CocoReklama

czwartek, 25 stycznia 2018

Pstrąg pieczony

Od lat stosujemy poniższy przepis na pieczonego pstrąga, który podpatrzony został w smażalni ryb w beskidzkiej Wiśle. Potrzebujemy jedynie koperku, odrobiny soku z cytryny i kilku warzyw by móc cieszyć się smakowitym mięsem tęczowego lub źródlanego pstrąga.

Pstąg pieczony


*Pstrąg pieczony*
  • pstrąg patroszony - 4 sztuki
  • cebula
  • papryka czerwona
  • cytryna
  • koperek świeży
  • czosnek granulowany
  • sól
  • pieprz kolorowy
  • folia aluminiowa

Wypatroszone z wnętrzności i z płatów skrzelowych ale z pozostawionymi głowami pstrągi dokładnie myjemy chłodną wodą i osuszamy papierowymi ręcznikami. Zimna woda nie pozbawi ryby naturalnych śluzów wytwarzających się na skórze więc powinna być ciepła. Pamiętajcie jednak by nie była gorąca. Drobnej łuski pstrąga tęczowego nie musimy usuwać. Wytopi się sama i nada skórce odpowiednią konsystencję.

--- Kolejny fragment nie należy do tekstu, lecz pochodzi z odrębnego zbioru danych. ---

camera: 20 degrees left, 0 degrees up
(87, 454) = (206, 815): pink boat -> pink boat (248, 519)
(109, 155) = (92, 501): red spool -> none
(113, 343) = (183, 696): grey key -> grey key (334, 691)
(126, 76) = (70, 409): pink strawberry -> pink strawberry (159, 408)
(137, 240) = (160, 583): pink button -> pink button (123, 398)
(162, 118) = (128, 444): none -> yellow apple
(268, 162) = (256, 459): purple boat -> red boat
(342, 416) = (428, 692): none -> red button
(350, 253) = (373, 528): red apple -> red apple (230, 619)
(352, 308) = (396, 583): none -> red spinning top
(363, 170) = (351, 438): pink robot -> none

Środek rybki nacieramy solidną porcją soli, pieprzu i czosnku. Paprykę i cebulę kroimy w piórka, a cytrynę w plastry. Posiekany koperek mieszamy z sokiem z cytryny i wypełniamy nim jamkę brzuszną rybki. Jest szkoła dodająca jeszcze masło ale myślę, że to nie jest konieczny składnik. 

Do środka trafiają także pokrojone wcześniej warzywa. Tak przygotowane tuszki pstrąga zawijamy w osobne arkusze aluminiowej folii. Ryby odstawiamy na godzinę lub dwie do lodówki. Niech mięso sobie pooddycha aromatami, którymi go wypełniliśmy. 

Pstrąg pieczony


Pieczemy pstrągi na blaszce w piekarniku rozgrzanym do 200 stopni około 35-40 minut. Na środkowej półce. Po tym czasie otwieramy foliowe pakunki, przenosimy blaszkę z rybami piętro wyżej i przełączamy na górną grzałkę. Wierzchnia skórka powinna się jeszcze jakieś 10 minut podpiec i zrumienić. Można ją dodatkowo posypać odrobiną soli. Stopień przysmażenia zależny jest od Waszych upodobań. Osobiście lubię skórkę nieprzypaloną.

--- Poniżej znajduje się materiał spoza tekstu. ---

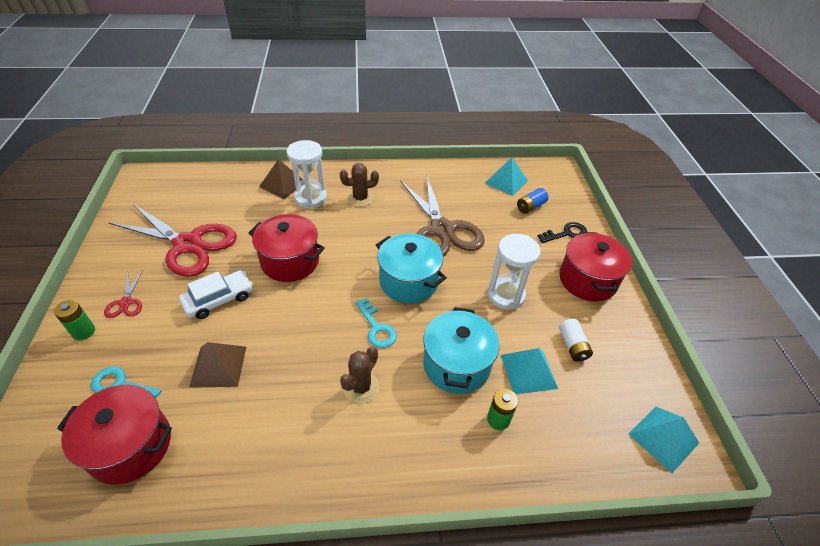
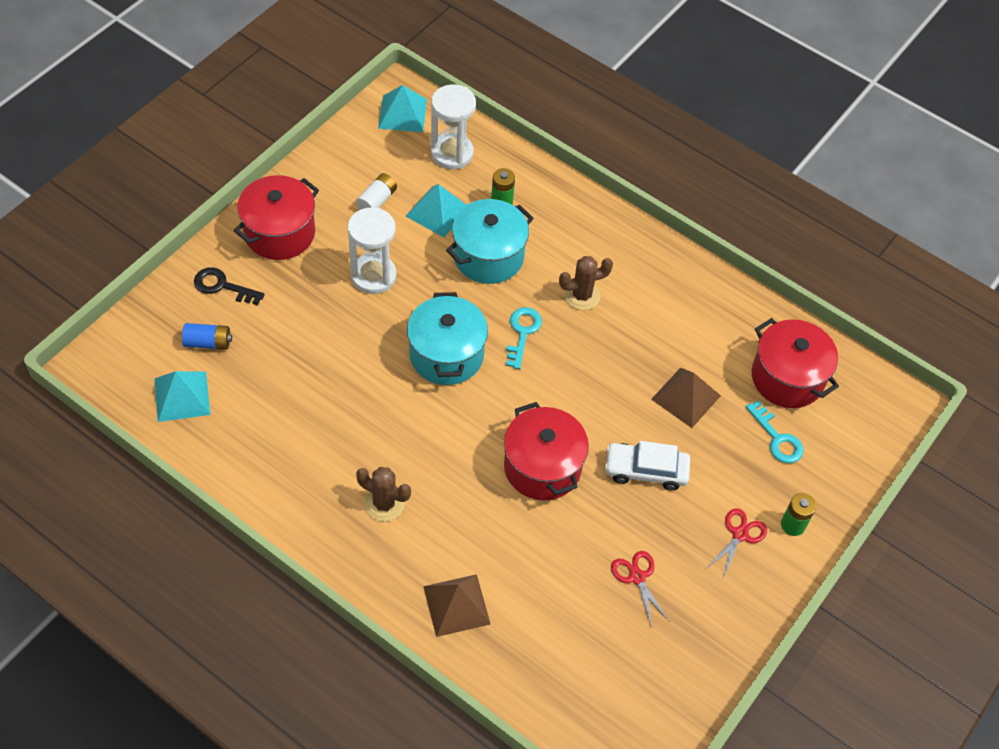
camera: 140 degrees left, 10 degrees up
(188, 244) = (637, 577): red scissors -> red scissors, size x0.42
(310, 198) = (442, 550): white hourglass -> white hourglass (452, 153)
(442, 230) = (343, 387): brown scissors -> none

Tuż przed podaniem można pstrąga dodatkowo skropić sokiem z cytryny. Pstrąg posiada sporo ości jedynie w okolicach kręgosłupa więc dość łatwo można się ich pozbyć już po przyrządzeniu. Filetowanie ryby przed smażeniem nam z tego powodu odpada, a rybka w całości na talerzu wygląda wyśmienicie.